## What you are asked to do
Reproduce the listing below with "Transcribe" swapped for "Write out" everywhere it occurs. Change nothing else.
— START Stored records —
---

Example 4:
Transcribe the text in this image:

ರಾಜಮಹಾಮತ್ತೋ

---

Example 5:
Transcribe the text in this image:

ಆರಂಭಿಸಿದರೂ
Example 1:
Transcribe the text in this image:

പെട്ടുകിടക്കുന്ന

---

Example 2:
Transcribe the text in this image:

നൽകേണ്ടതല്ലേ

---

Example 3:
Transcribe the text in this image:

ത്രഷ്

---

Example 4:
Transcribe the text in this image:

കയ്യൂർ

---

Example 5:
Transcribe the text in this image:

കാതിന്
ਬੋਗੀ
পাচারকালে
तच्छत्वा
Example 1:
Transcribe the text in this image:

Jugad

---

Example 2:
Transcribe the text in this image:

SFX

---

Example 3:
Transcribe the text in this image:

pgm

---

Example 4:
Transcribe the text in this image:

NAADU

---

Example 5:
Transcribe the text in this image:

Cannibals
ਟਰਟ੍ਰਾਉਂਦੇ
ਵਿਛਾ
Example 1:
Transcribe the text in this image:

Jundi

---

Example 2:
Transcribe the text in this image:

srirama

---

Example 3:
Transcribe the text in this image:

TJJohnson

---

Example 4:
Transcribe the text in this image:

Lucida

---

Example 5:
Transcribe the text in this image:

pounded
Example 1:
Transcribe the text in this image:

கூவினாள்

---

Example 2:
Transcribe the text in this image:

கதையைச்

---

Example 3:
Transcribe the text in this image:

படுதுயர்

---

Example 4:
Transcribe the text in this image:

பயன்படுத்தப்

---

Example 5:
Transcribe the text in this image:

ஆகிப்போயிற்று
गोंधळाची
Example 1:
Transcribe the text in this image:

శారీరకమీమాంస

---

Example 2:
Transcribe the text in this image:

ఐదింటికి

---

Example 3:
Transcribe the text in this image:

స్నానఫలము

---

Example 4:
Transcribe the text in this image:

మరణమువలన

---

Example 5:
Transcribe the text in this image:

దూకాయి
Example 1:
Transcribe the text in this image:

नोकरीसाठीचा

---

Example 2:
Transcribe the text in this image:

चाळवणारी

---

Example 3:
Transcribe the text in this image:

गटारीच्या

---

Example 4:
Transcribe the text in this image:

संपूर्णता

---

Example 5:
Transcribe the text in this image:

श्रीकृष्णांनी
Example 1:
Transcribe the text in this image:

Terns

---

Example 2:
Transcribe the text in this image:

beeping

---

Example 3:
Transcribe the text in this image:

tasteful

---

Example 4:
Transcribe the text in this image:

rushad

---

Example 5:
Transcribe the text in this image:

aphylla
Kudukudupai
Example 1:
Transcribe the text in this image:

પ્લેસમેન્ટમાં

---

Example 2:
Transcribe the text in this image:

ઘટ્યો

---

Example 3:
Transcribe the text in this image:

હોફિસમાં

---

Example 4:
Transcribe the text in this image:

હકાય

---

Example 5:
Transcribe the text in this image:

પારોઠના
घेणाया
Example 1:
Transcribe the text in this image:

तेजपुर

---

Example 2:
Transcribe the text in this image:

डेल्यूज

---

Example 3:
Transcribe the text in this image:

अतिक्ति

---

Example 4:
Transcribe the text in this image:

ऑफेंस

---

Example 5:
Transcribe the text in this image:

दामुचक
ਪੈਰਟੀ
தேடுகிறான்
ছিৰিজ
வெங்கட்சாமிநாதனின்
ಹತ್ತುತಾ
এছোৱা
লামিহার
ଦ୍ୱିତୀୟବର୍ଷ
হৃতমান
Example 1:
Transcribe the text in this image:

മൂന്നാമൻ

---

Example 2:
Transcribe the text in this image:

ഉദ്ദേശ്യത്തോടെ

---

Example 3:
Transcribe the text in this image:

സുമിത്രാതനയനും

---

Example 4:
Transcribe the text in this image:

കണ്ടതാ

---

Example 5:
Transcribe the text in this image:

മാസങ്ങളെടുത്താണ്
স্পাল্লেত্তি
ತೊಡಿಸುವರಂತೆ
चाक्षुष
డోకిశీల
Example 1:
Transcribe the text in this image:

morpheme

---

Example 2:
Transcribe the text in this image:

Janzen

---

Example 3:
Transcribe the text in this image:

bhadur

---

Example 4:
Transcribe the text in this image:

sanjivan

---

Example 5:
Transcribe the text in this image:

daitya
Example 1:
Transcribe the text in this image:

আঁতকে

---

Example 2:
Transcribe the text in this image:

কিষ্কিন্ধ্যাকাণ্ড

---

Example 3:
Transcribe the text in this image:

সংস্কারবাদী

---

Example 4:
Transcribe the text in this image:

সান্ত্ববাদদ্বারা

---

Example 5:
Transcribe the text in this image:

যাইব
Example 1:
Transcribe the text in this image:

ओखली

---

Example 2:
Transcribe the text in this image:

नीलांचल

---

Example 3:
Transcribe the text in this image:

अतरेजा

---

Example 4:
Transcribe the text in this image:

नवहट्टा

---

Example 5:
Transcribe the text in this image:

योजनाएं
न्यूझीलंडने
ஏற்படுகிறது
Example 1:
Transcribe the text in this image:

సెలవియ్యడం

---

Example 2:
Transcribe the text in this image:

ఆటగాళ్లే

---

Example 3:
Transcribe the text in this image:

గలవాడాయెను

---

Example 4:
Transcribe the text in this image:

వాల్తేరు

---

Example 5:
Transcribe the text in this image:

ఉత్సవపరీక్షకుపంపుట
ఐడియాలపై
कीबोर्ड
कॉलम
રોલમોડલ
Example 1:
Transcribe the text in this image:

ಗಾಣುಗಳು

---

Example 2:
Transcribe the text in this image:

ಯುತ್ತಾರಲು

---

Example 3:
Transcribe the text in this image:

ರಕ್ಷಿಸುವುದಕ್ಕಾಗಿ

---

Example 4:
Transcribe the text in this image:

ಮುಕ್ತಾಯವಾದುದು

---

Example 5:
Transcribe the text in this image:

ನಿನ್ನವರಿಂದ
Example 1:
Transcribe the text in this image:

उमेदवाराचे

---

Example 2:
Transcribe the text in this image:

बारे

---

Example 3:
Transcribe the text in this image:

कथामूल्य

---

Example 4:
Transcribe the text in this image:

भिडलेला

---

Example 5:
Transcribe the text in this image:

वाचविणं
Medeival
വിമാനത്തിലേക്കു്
— END Stored records —
## Correct output
---

Example 4:
Write out the text in this image:

ರಾಜಮಹಾಮತ್ತೋ

---

Example 5:
Write out the text in this image:

ಆರಂಭಿಸಿದರೂ
Example 1:
Write out the text in this image:

പെട്ടുകിടക്കുന്ന

---

Example 2:
Write out the text in this image:

നൽകേണ്ടതല്ലേ

---

Example 3:
Write out the text in this image:

ത്രഷ്

---

Example 4:
Write out the text in this image:

കയ്യൂർ

---

Example 5:
Write out the text in this image:

കാതിന്
ਬੋਗੀ
পাচারকালে
तच्छत्वा
Example 1:
Write out the text in this image:

Jugad

---

Example 2:
Write out the text in this image:

SFX

---

Example 3:
Write out the text in this image:

pgm

---

Example 4:
Write out the text in this image:

NAADU

---

Example 5:
Write out the text in this image:

Cannibals
ਟਰਟ੍ਰਾਉਂਦੇ
ਵਿਛਾ
Example 1:
Write out the text in this image:

Jundi

---

Example 2:
Write out the text in this image:

srirama

---

Example 3:
Write out the text in this image:

TJJohnson

---

Example 4:
Write out the text in this image:

Lucida

---

Example 5:
Write out the text in this image:

pounded
Example 1:
Write out the text in this image:

கூவினாள்

---

Example 2:
Write out the text in this image:

கதையைச்

---

Example 3:
Write out the text in this image:

படுதுயர்

---

Example 4:
Write out the text in this image:

பயன்படுத்தப்

---

Example 5:
Write out the text in this image:

ஆகிப்போயிற்று
गोंधळाची
Example 1:
Write out the text in this image:

శారీరకమీమాంస

---

Example 2:
Write out the text in this image:

ఐదింటికి

---

Example 3:
Write out the text in this image:

స్నానఫలము

---

Example 4:
Write out the text in this image:

మరణమువలన

---

Example 5:
Write out the text in this image:

దూకాయి
Example 1:
Write out the text in this image:

नोकरीसाठीचा

---

Example 2:
Write out the text in this image:

चाळवणारी

---

Example 3:
Write out the text in this image:

गटारीच्या

---

Example 4:
Write out the text in this image:

संपूर्णता

---

Example 5:
Write out the text in this image:

श्रीकृष्णांनी
Example 1:
Write out the text in this image:

Terns

---

Example 2:
Write out the text in this image:

beeping

---

Example 3:
Write out the text in this image:

tasteful

---

Example 4:
Write out the text in this image:

rushad

---

Example 5:
Write out the text in this image:

aphylla
Kudukudupai
Example 1:
Write out the text in this image:

પ્લેસમેન્ટમાં

---

Example 2:
Write out the text in this image:

ઘટ્યો

---

Example 3:
Write out the text in this image:

હોફિસમાં

---

Example 4:
Write out the text in this image:

હકાય

---

Example 5:
Write out the text in this image:

પારોઠના
घेणाया
Example 1:
Write out the text in this image:

तेजपुर

---

Example 2:
Write out the text in this image:

डेल्यूज

---

Example 3:
Write out the text in this image:

अतिक्ति

---

Example 4:
Write out the text in this image:

ऑफेंस

---

Example 5:
Write out the text in this image:

दामुचक
ਪੈਰਟੀ
தேடுகிறான்
ছিৰিজ
வெங்கட்சாமிநாதனின்
ಹತ್ತುತಾ
এছোৱা
লামিহার
ଦ୍ୱିତୀୟବର୍ଷ
হৃতমান
Example 1:
Write out the text in this image:

മൂന്നാമൻ

---

Example 2:
Write out the text in this image:

ഉദ്ദേശ്യത്തോടെ

---

Example 3:
Write out the text in this image:

സുമിത്രാതനയനും

---

Example 4:
Write out the text in this image:

കണ്ടതാ

---

Example 5:
Write out the text in this image:

മാസങ്ങളെടുത്താണ്
স্পাল্লেত্তি
ತೊಡಿಸುವರಂತೆ
चाक्षुष
డోకిశీల
Example 1:
Write out the text in this image:

morpheme

---

Example 2:
Write out the text in this image:

Janzen

---

Example 3:
Write out the text in this image:

bhadur

---

Example 4:
Write out the text in this image:

sanjivan

---

Example 5:
Write out the text in this image:

daitya
Example 1:
Write out the text in this image:

আঁতকে

---

Example 2:
Write out the text in this image:

কিষ্কিন্ধ্যাকাণ্ড

---

Example 3:
Write out the text in this image:

সংস্কারবাদী

---

Example 4:
Write out the text in this image:

সান্ত্ববাদদ্বারা

---

Example 5:
Write out the text in this image:

যাইব
Example 1:
Write out the text in this image:

ओखली

---

Example 2:
Write out the text in this image:

नीलांचल

---

Example 3:
Write out the text in this image:

अतरेजा

---

Example 4:
Write out the text in this image:

नवहट्टा

---

Example 5:
Write out the text in this image:

योजनाएं
न्यूझीलंडने
ஏற்படுகிறது
Example 1:
Write out the text in this image:

సెలవియ్యడం

---

Example 2:
Write out the text in this image:

ఆటగాళ్లే

---

Example 3:
Write out the text in this image:

గలవాడాయెను

---

Example 4:
Write out the text in this image:

వాల్తేరు

---

Example 5:
Write out the text in this image:

ఉత్సవపరీక్షకుపంపుట
ఐడియాలపై
कीबोर्ड
कॉलम
રોલમોડલ
Example 1:
Write out the text in this image:

ಗಾಣುಗಳು

---

Example 2:
Write out the text in this image:

ಯುತ್ತಾರಲು

---

Example 3:
Write out the text in this image:

ರಕ್ಷಿಸುವುದಕ್ಕಾಗಿ

---

Example 4:
Write out the text in this image:

ಮುಕ್ತಾಯವಾದುದು

---

Example 5:
Write out the text in this image:

ನಿನ್ನವರಿಂದ
Example 1:
Write out the text in this image:

उमेदवाराचे

---

Example 2:
Write out the text in this image:

बारे

---

Example 3:
Write out the text in this image:

कथामूल्य

---

Example 4:
Write out the text in this image:

भिडलेला

---

Example 5:
Write out the text in this image:

वाचविणं
Medeival
വിമാനത്തിലേക്കു്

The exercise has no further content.